Libertarianisme : idéologie libérale radicale qui prône la liberté absolue des individus face à l'état dont le rôle doit se limiter au minimum.

II Les limites de la puissance des GAFAM.

a) Les Etats n'entendent pas se laisser faire...

Récemment Mark Zuckerberg a été auditionné par le congrès américain. Il devait y exposer son projet libra mais il a surtout été interrogé sur les manquements de son entreprise au moment de l'affaire Cambridge Analytica et des ingérences supposées de la Russie dans les élections présidentielles américaines. C'est très timidement qu'il a déclaré que le libra ne saurait être mis en circulation sans l'autorisation du congrès américain (sic). Pour en apprendre plus vous pouvez visionner ceci : Comment Trump a manipulé l'Amérique ?

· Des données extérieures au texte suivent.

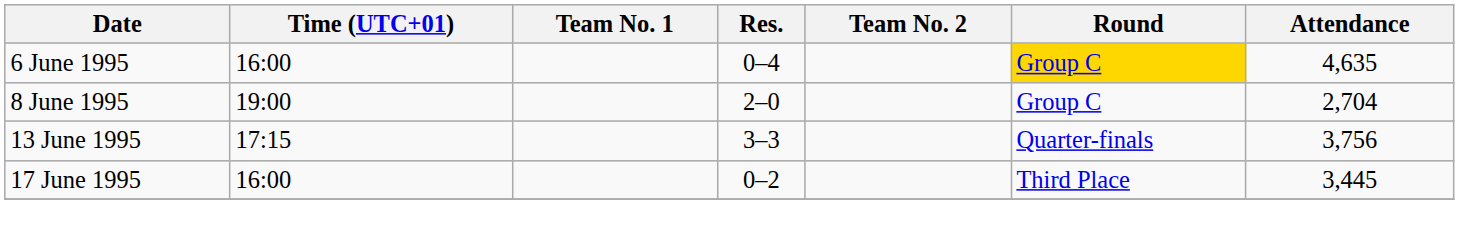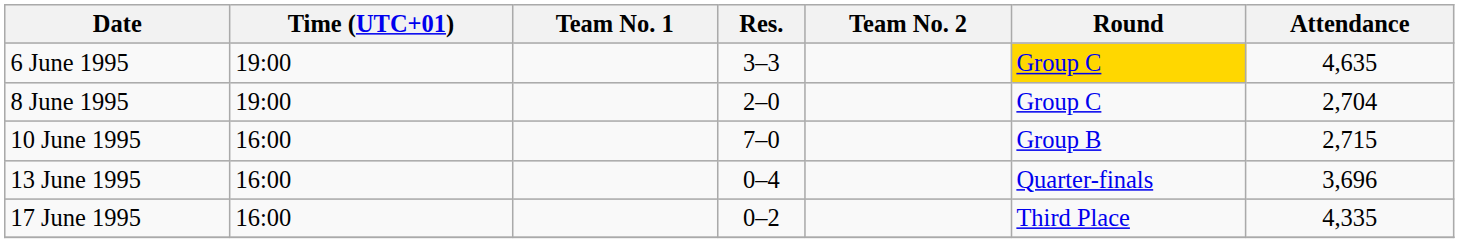6 June 1995 | Time (UTC+01): 16:00 -> 19:00
6 June 1995 | Res.: 0–4 -> 3–3
+ row: 10 June 1995 | 16:00 | 7–0 | Group B | 2,715
13 June 1995 | Time (UTC+01): 17:15 -> 16:00
13 June 1995 | Res.: 3–3 -> 0–4
13 June 1995 | Attendance: 3,756 -> 3,696
17 June 1995 | Attendance: 3,445 -> 4,335
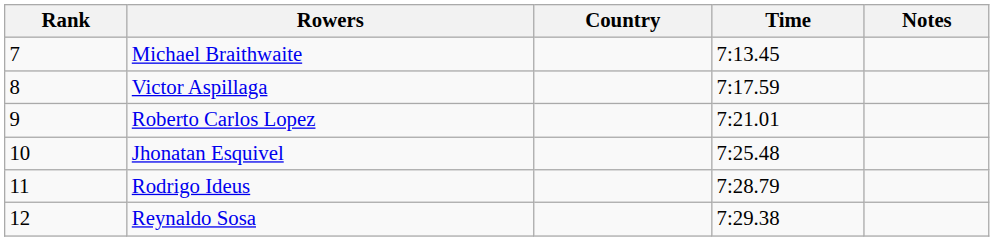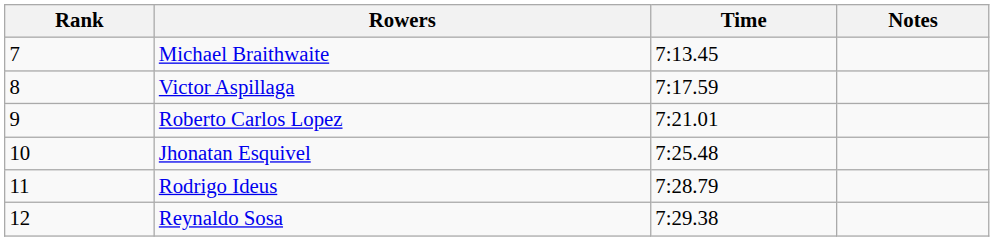- column: Country
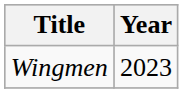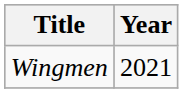Wingmen | Year: 2023 -> 2021
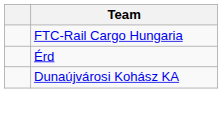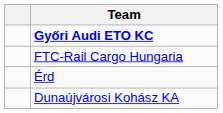+ row: Győri Audi ETO KC
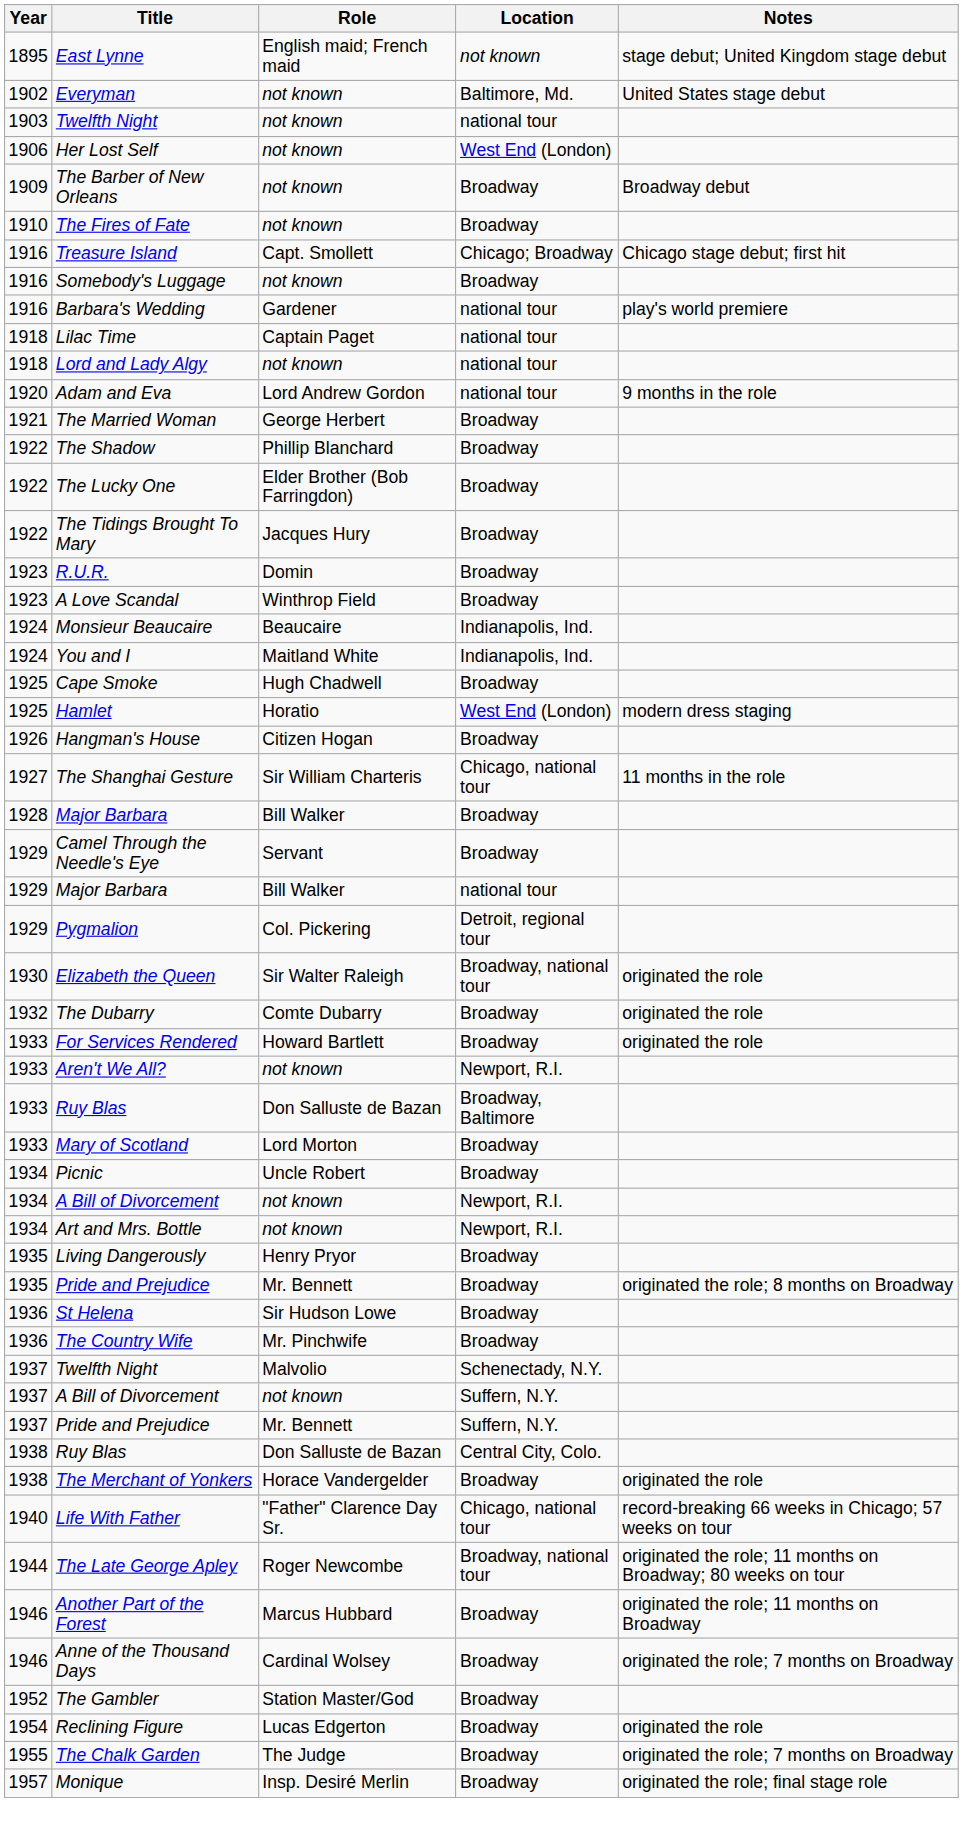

Dans le même temps, les autorités américaines envisagent sérieusement de mettre en œuvre la loi antitrust pour casser l'oligopole constitué par les GAFAM au nom de la libre concurrence.

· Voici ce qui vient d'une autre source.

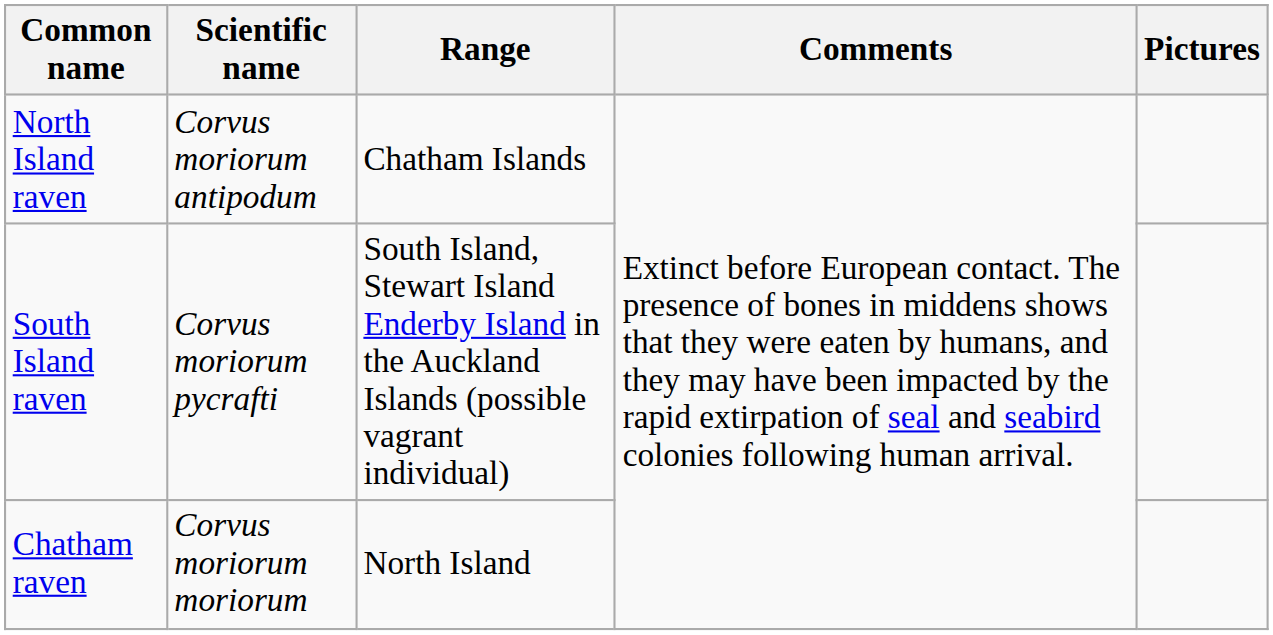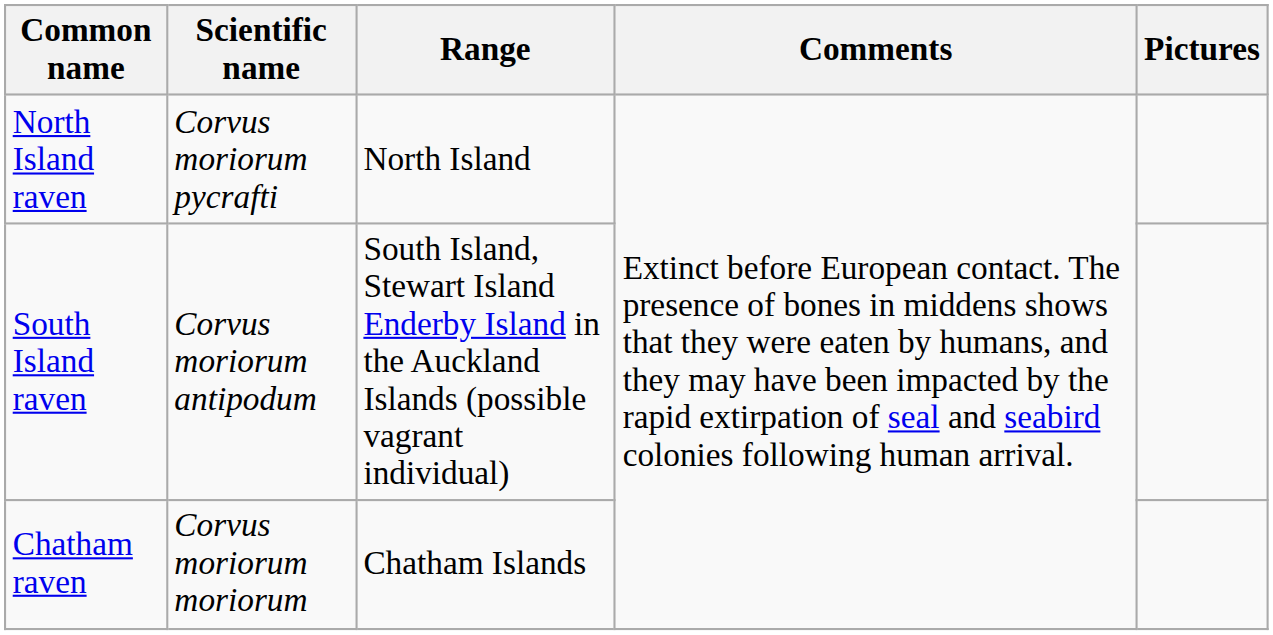North Island raven | Scientific name: Corvus moriorum antipodum -> Corvus moriorum pycrafti
North Island raven | Range: Chatham Islands -> North Island
South Island raven | Scientific name: Corvus moriorum pycrafti -> Corvus moriorum antipodum
Chatham raven | Range: North Island -> Chatham Islands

Pour faire participer les géants du numérique au même titre que les entreprises traditionnelles, la France a annoncé en juillet 2019, la mise en œuvre d'une taxe de 3% sur le chiffre d'affaire des entreprises offrant des services numériques si elles dégagent des chiffres d'affaire supérieurs à 750 millions de dollars dans le monde et à 25 millions en France. L'OCDE envisage de s'engager dans la même direction.

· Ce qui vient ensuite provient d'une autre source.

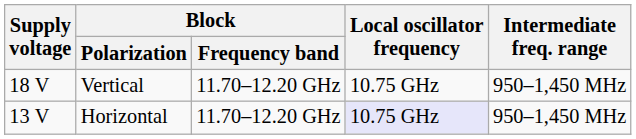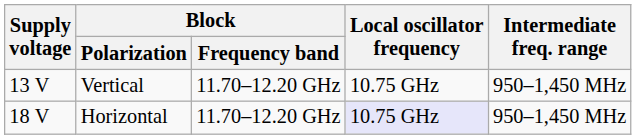Vertical | Supply voltage: 18 V -> 13 V
Horizontal | Supply voltage: 13 V -> 18 V
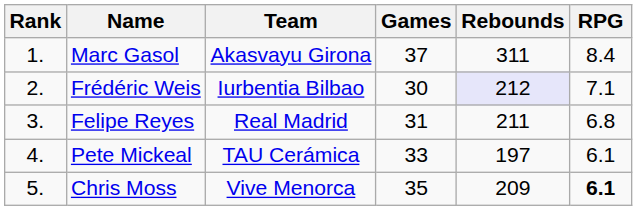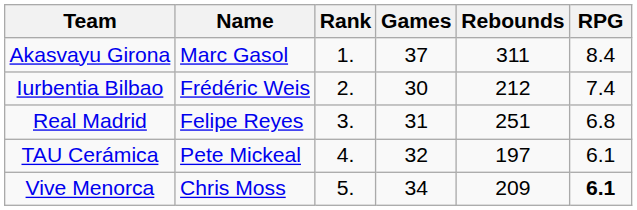columns swapped: Rank <-> Team
Frédéric Weis | Rebounds: lavender background -> no background
Frédéric Weis | RPG: 7.1 -> 7.4
Felipe Reyes | Rebounds: 211 -> 251
Pete Mickeal | Games: 33 -> 32
Chris Moss | Games: 35 -> 34
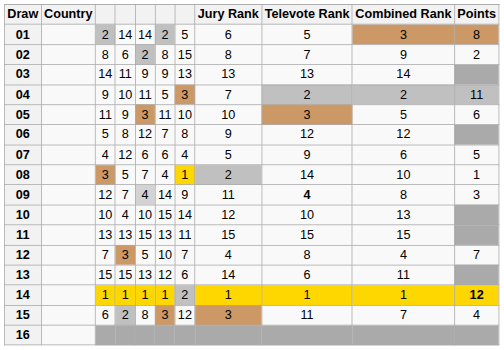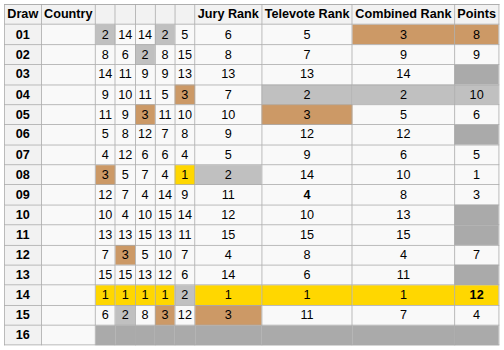02 | Points: 2 -> 9
04 | Points: 11 -> 10
09 | column 5: lightgrey background -> no background
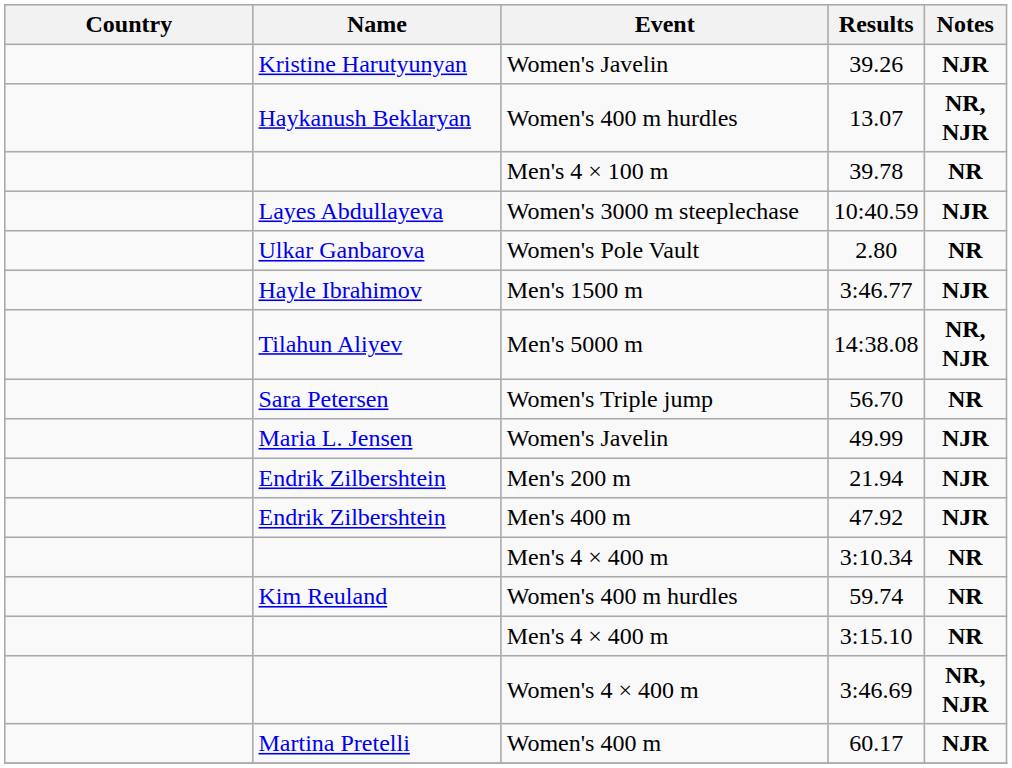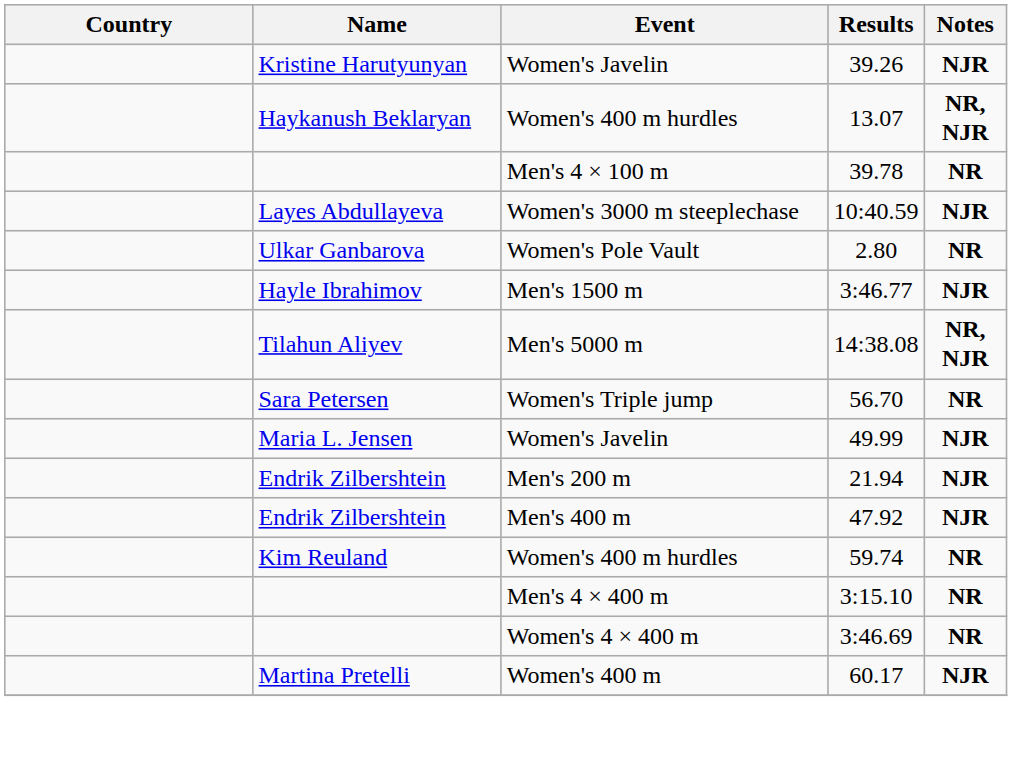- row: Men's 4 × 400 m | 3:10.34 | NR
3:46.69 | Notes: NR, NJR -> NR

C'est pour protéger les intérêts de ces entreprises américaines que Donald Trump, a décidé récemment de surtaxer les importations de produits français comme le vin ou les whiskies britanniques et les liqueurs italiennes.

Pour l'instant, l'Union européenne peine à harmoniser sa politique fiscale dans ce domaine. Par contre,  elle a adopté deux réglementations concernant pour l'une les données personnelles pour l'autre le droit d'auteur. Dans le premier cas, la réglementation générale sur la protection des données (RGPD) entrée en vigueur en 2018, protège les données personnelles des usagers. Par exemple, les entreprises du numériques doivent obtenir le consentement des usagers pour collecter des données les concernant. Les réseaux sociaux doivent s'assurer du consentement des parents pour que des mineurs au dessous d'un certain âge puissent les utiliser.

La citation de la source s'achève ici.